# Exercise:
Please repeat exactly the lines below from the one containing "index dip: (364, 186)" down to the one containing "pinky dip: (375, 214)", both included, and nothing else.

# Provided records:
*** Begin section ***

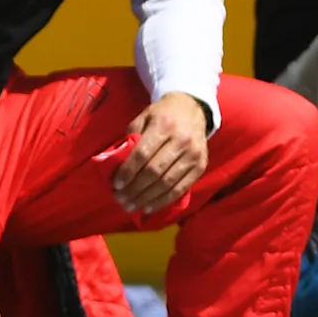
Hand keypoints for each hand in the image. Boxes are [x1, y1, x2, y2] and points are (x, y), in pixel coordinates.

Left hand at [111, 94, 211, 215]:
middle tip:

*** End section ***
*** Begin section ***

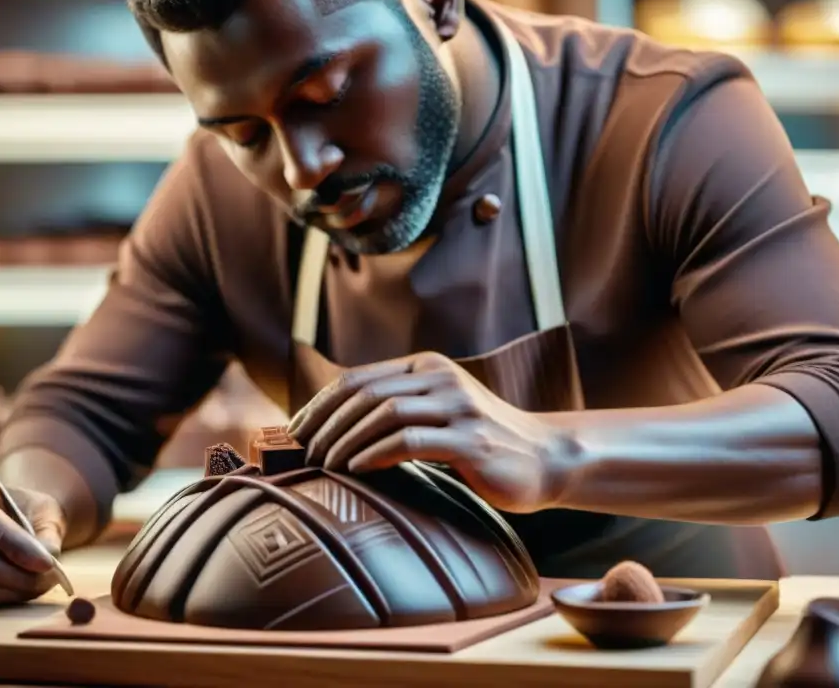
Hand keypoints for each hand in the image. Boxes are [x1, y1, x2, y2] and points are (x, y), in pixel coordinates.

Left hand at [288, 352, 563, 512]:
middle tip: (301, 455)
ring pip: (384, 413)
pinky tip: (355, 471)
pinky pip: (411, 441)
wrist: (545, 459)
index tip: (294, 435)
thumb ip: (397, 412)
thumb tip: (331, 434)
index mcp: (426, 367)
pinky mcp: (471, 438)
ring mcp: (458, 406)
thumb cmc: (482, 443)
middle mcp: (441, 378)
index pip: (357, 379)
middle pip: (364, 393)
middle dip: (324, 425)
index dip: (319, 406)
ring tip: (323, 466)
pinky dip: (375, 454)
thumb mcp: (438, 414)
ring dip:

*** End section ***
*** Begin section ***

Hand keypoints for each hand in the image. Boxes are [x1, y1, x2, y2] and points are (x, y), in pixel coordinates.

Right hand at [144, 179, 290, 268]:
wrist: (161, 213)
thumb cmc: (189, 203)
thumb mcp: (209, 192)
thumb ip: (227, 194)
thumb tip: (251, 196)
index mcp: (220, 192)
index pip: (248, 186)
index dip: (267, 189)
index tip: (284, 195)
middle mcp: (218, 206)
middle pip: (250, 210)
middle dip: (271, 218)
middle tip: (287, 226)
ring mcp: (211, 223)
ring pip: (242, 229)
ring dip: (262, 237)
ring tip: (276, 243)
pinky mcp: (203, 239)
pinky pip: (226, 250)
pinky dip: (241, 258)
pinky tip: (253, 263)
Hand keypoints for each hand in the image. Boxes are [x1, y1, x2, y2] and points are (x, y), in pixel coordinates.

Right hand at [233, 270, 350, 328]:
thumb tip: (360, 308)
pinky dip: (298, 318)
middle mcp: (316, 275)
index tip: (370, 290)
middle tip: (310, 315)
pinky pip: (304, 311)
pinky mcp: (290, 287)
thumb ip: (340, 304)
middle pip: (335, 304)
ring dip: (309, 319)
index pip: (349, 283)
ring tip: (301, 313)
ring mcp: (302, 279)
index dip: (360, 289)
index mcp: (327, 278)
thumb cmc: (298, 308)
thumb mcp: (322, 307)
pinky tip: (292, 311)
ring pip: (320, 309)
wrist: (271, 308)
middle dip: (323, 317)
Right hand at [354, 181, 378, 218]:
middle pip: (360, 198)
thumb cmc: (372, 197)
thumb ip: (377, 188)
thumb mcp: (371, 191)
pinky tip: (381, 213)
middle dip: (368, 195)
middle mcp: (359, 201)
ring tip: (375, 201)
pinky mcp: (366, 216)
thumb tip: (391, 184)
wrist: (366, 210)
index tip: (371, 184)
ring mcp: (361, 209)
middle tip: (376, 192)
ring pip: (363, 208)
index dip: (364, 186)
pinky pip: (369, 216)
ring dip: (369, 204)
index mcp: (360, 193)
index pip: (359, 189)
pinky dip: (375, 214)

*** End section ***

# Task output:
index dip: (364, 186)
pinky pip: (369, 216)
ring dip: (369, 204)
index mcp: (360, 193)
index pip: (359, 189)
pinky dip: (375, 214)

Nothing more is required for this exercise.